What is required: Although the entries hold pictures, only their words are printed back, exactly as given.

Records shown:
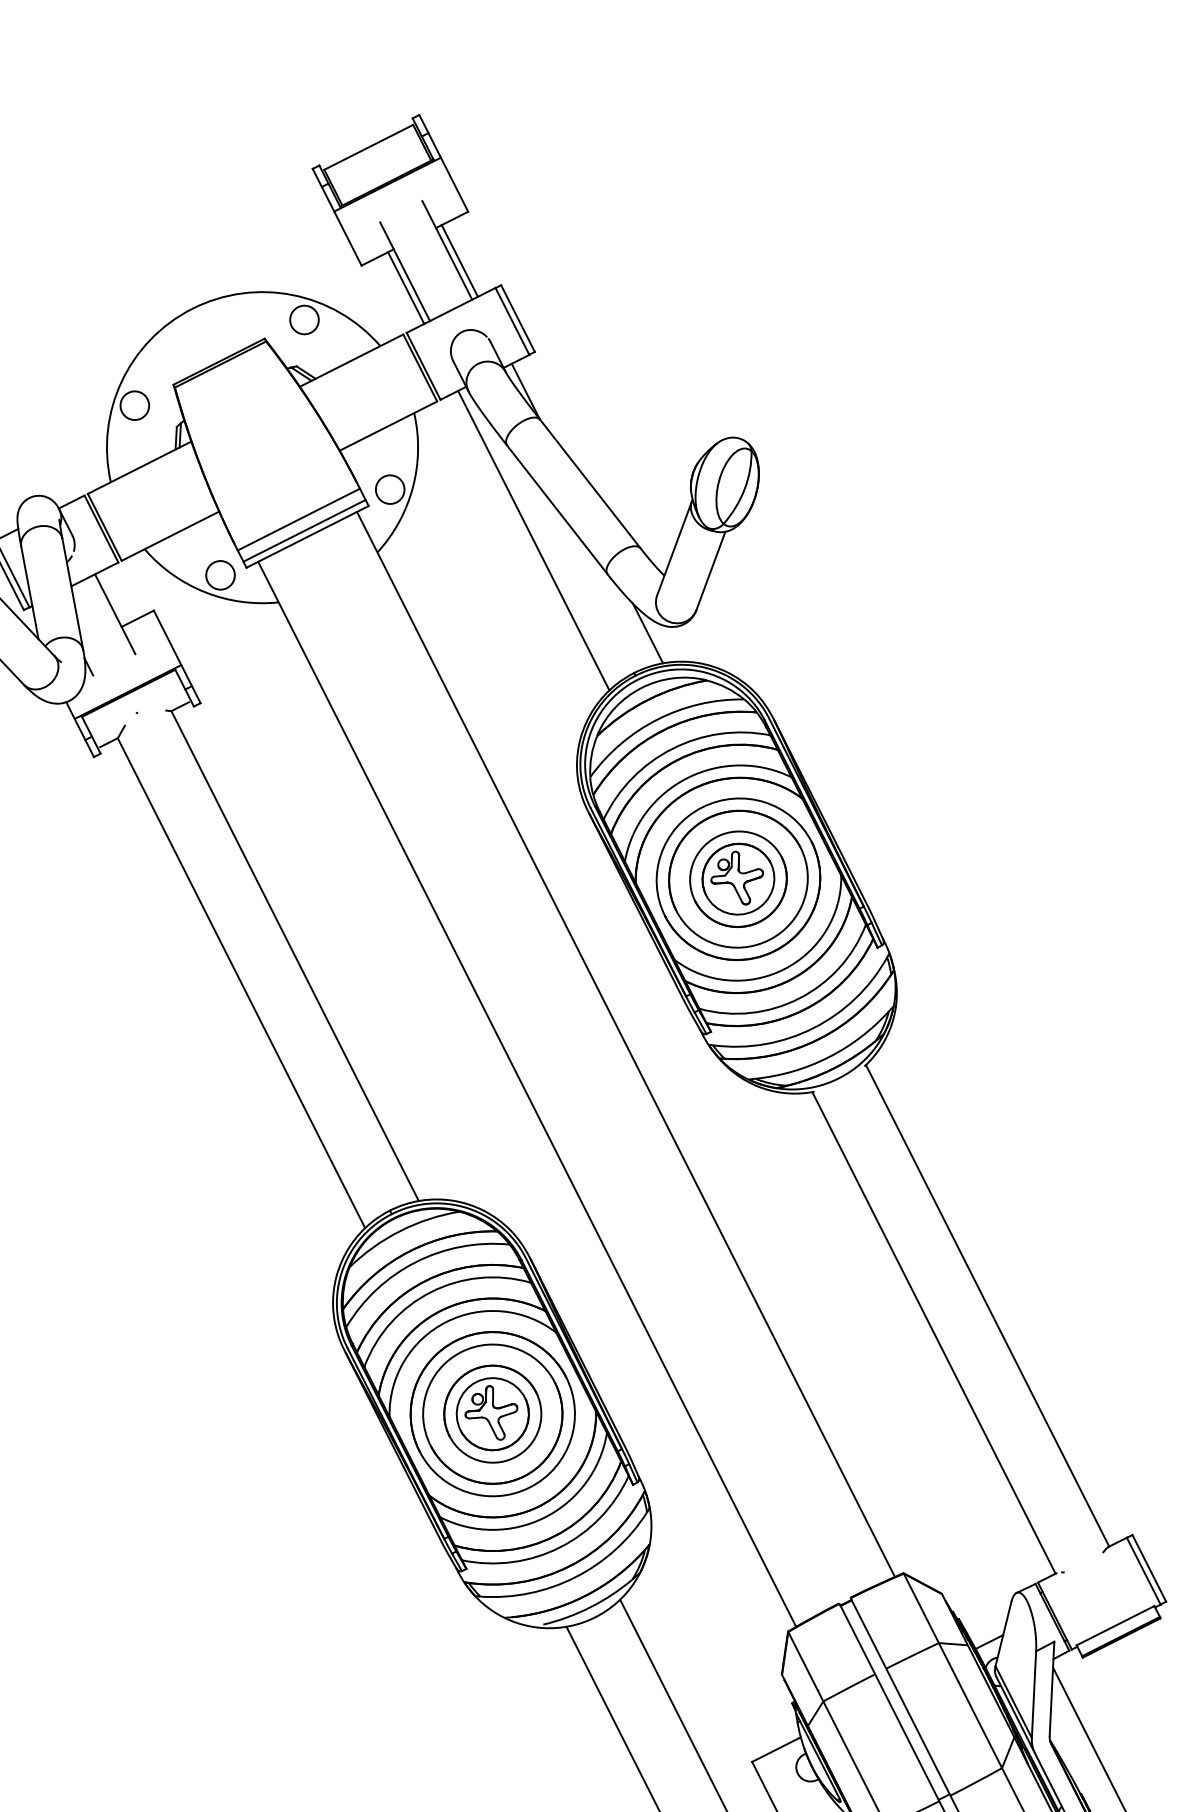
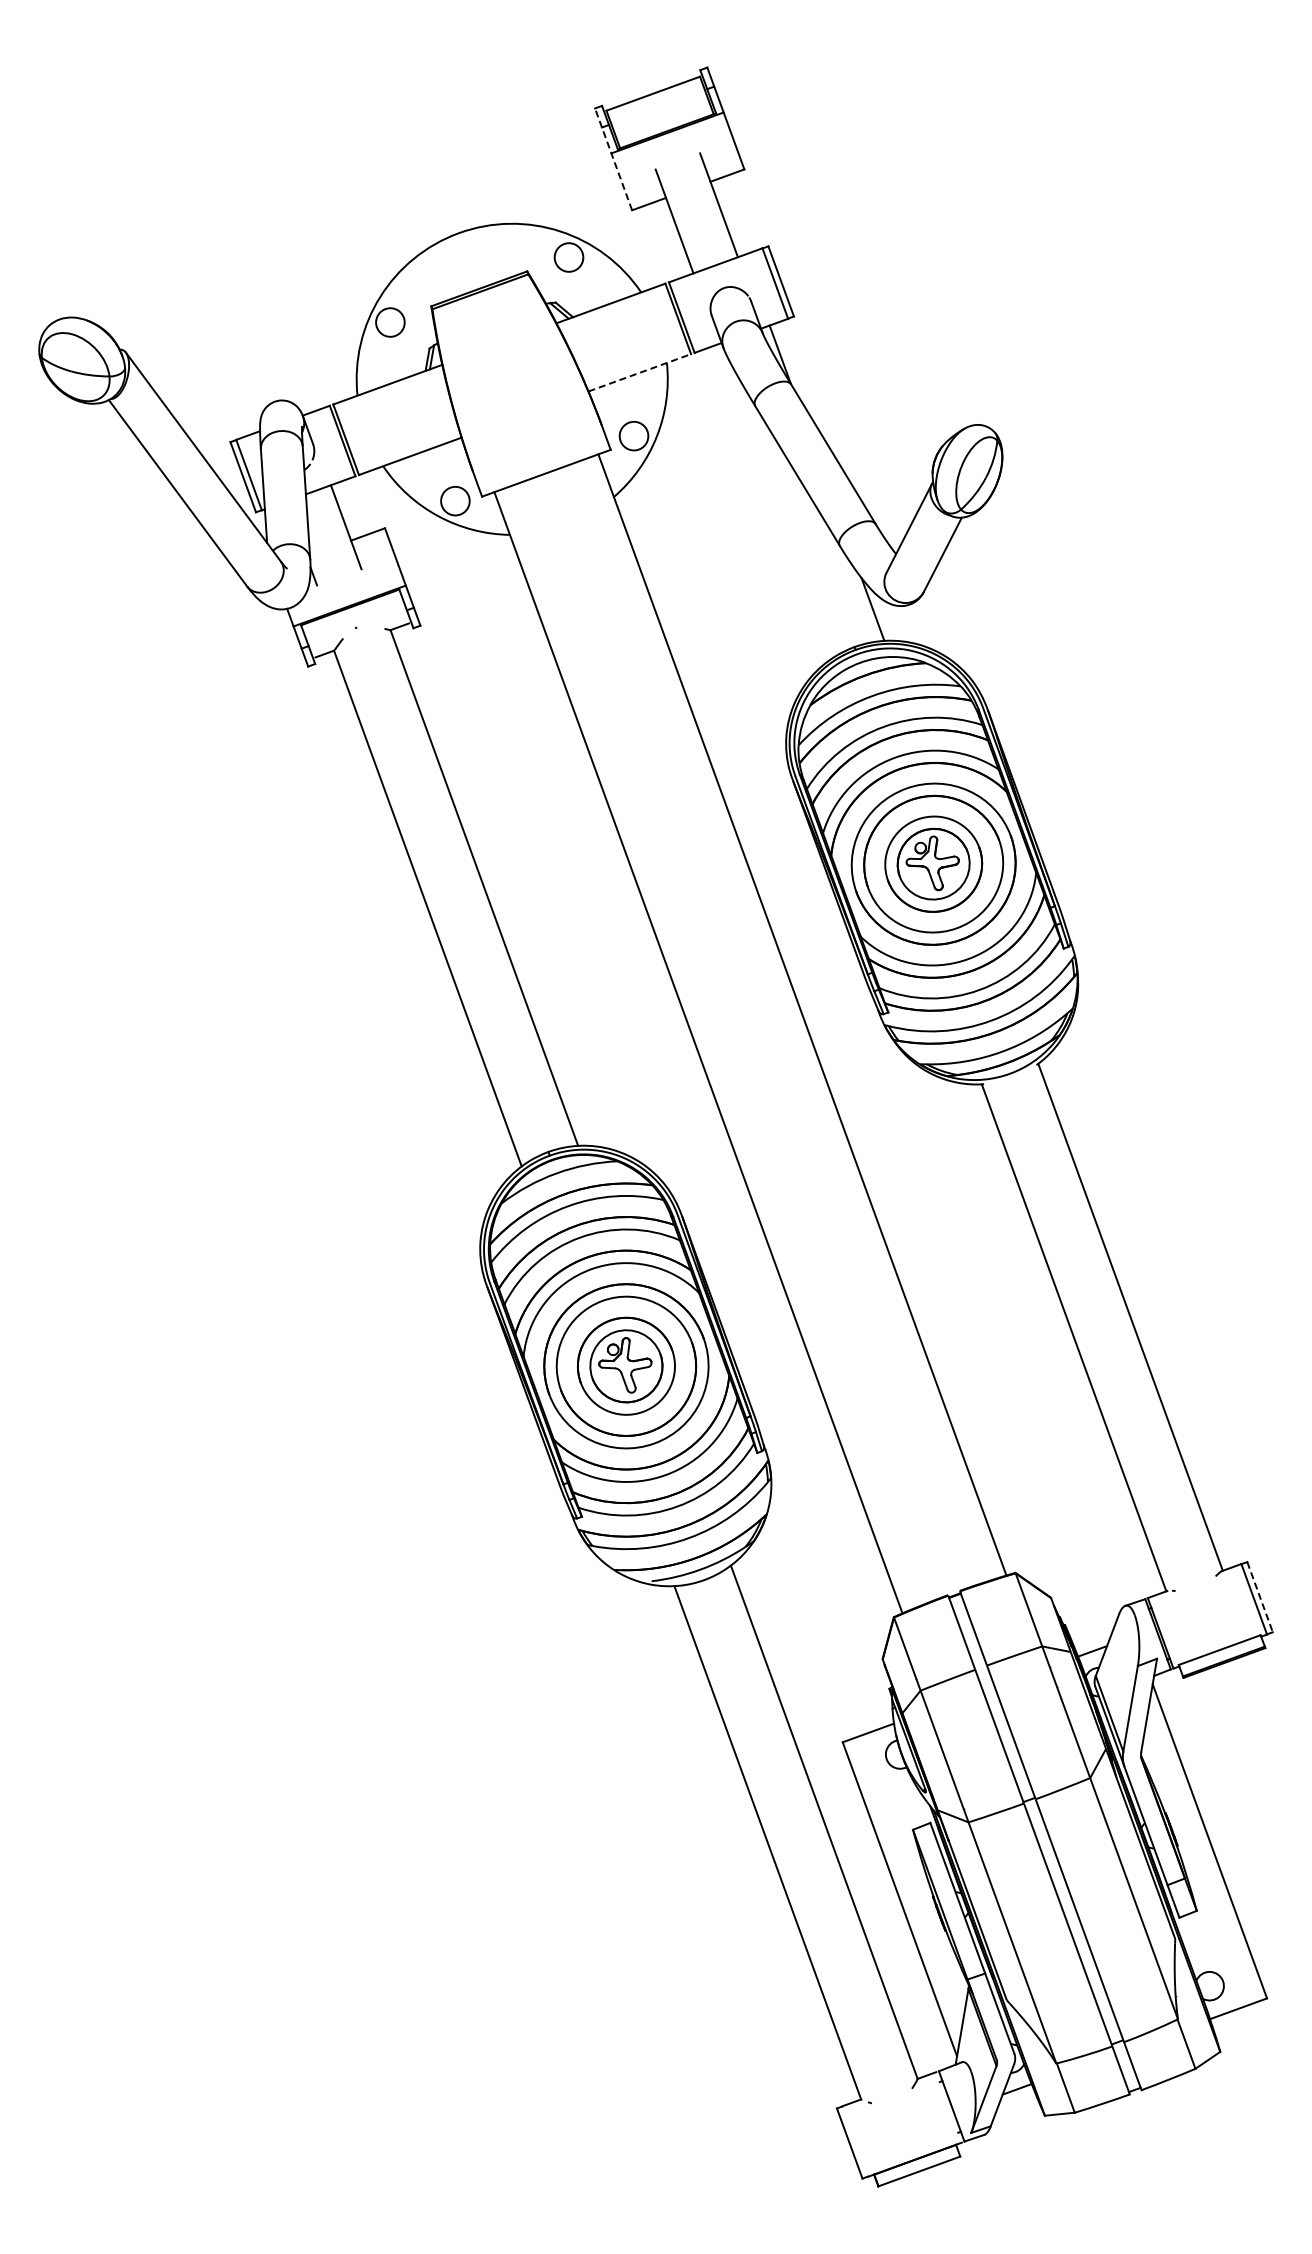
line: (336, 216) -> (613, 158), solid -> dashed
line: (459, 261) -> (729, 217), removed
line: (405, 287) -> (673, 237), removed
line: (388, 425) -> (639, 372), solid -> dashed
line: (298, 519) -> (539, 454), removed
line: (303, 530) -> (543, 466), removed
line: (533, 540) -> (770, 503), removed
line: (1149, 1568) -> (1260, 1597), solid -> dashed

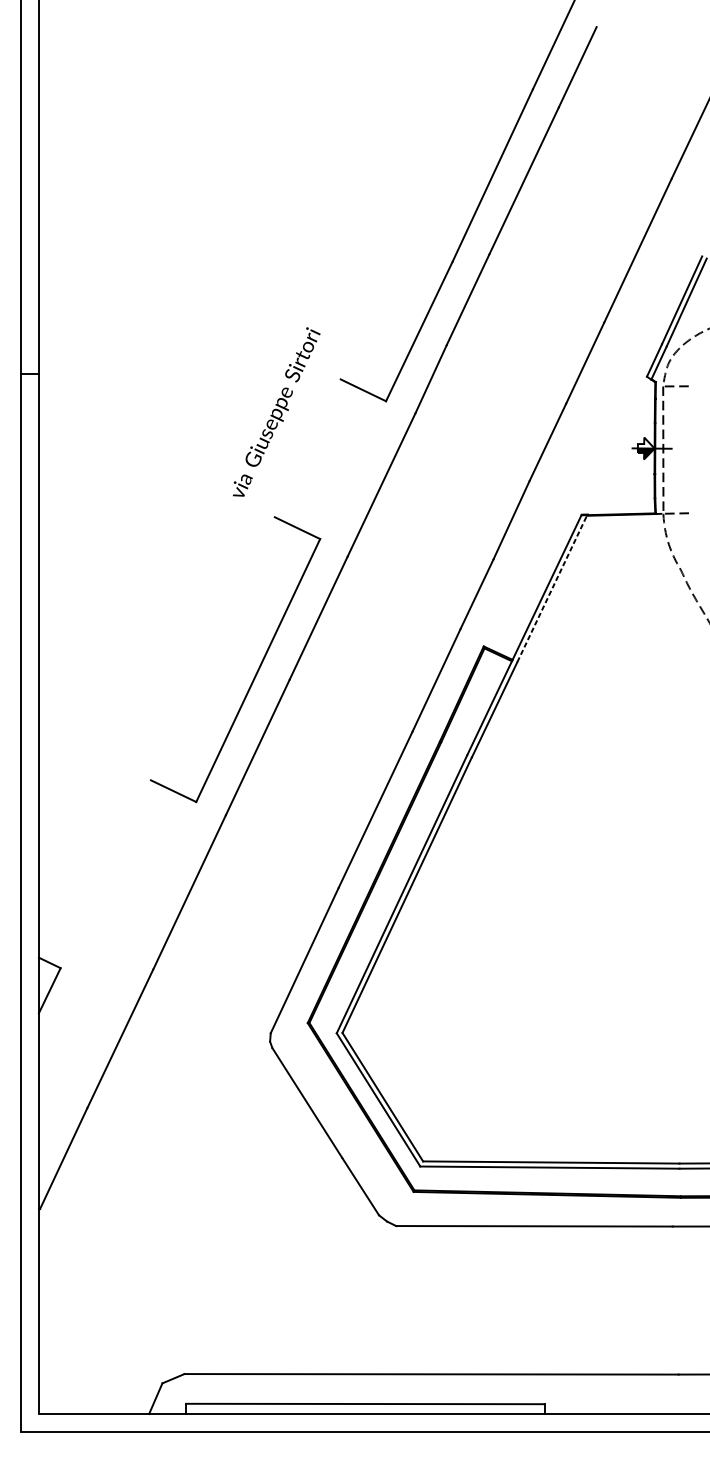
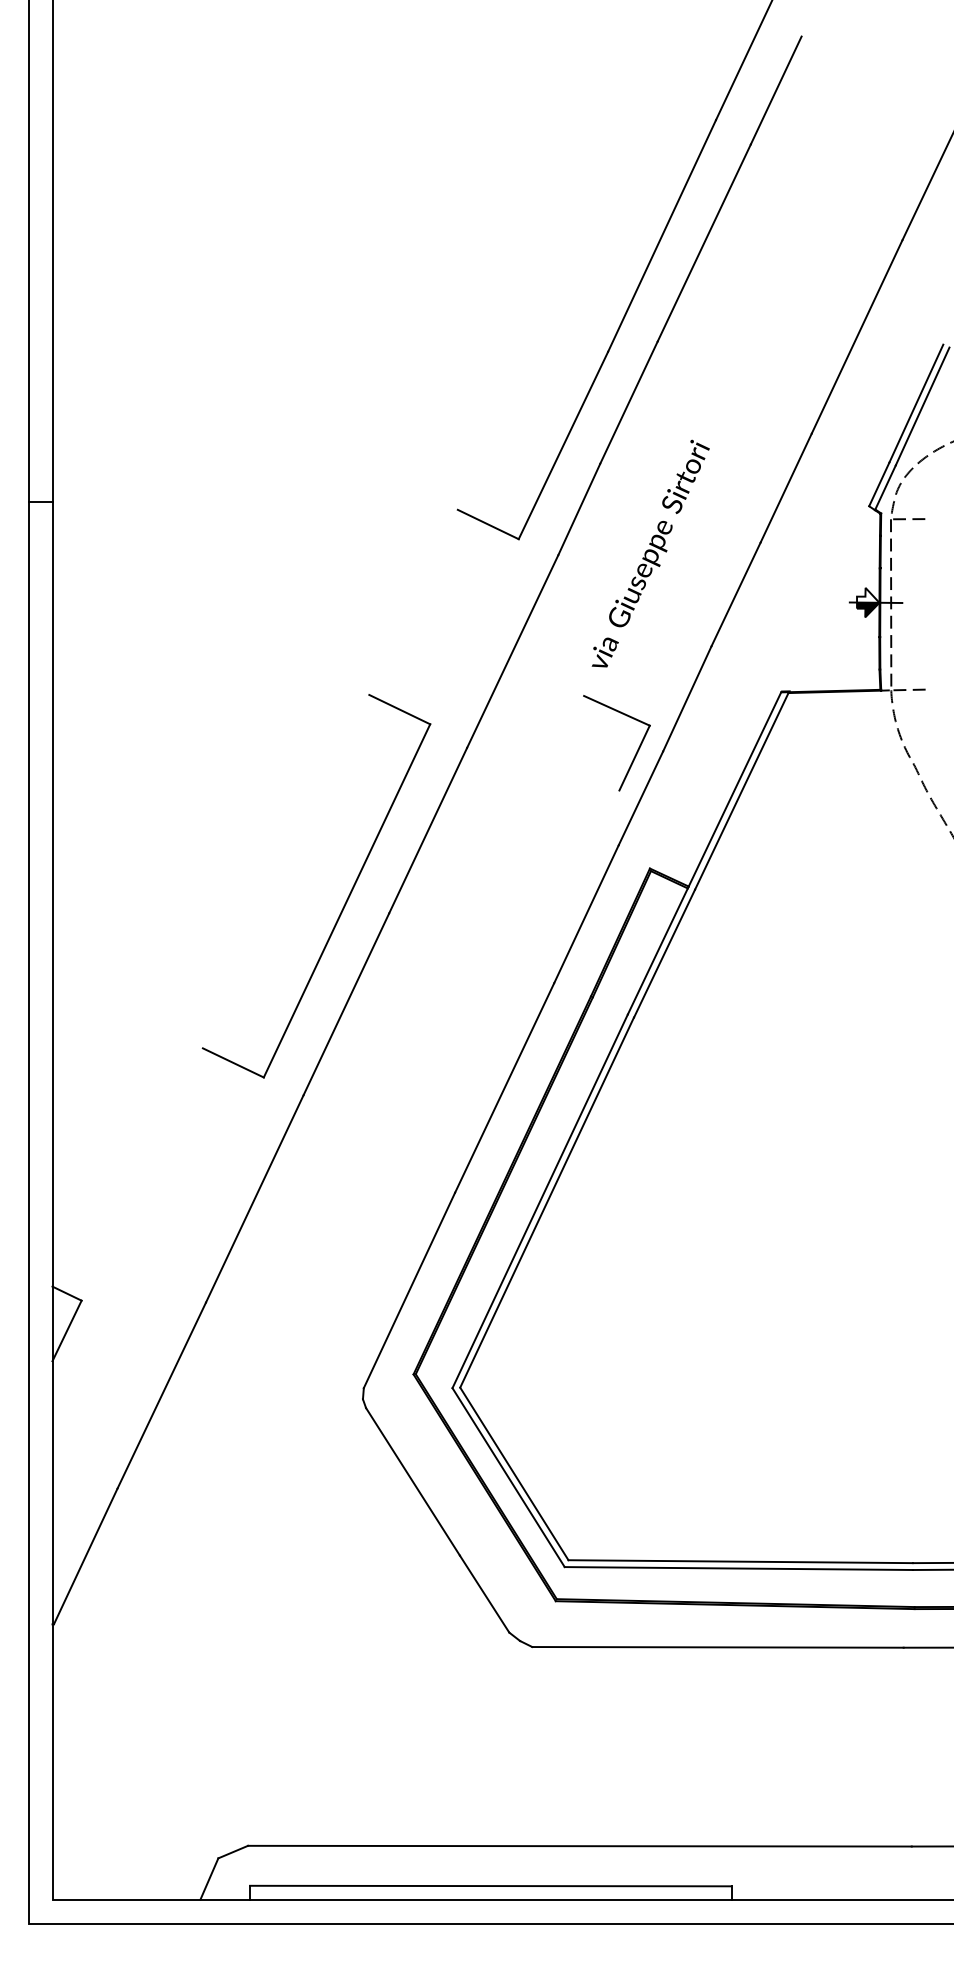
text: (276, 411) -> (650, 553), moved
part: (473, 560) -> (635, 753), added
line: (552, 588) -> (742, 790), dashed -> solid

Solution below:
line: (336, 216) -> (613, 158), solid -> dashed
line: (459, 261) -> (729, 217), removed
line: (405, 287) -> (673, 237), removed
line: (388, 425) -> (639, 372), solid -> dashed
line: (298, 519) -> (539, 454), removed
line: (303, 530) -> (543, 466), removed
line: (533, 540) -> (770, 503), removed
line: (1149, 1568) -> (1260, 1597), solid -> dashed

text: (276, 411) -> (650, 553), moved
part: (473, 560) -> (635, 753), added
line: (552, 588) -> (742, 790), dashed -> solid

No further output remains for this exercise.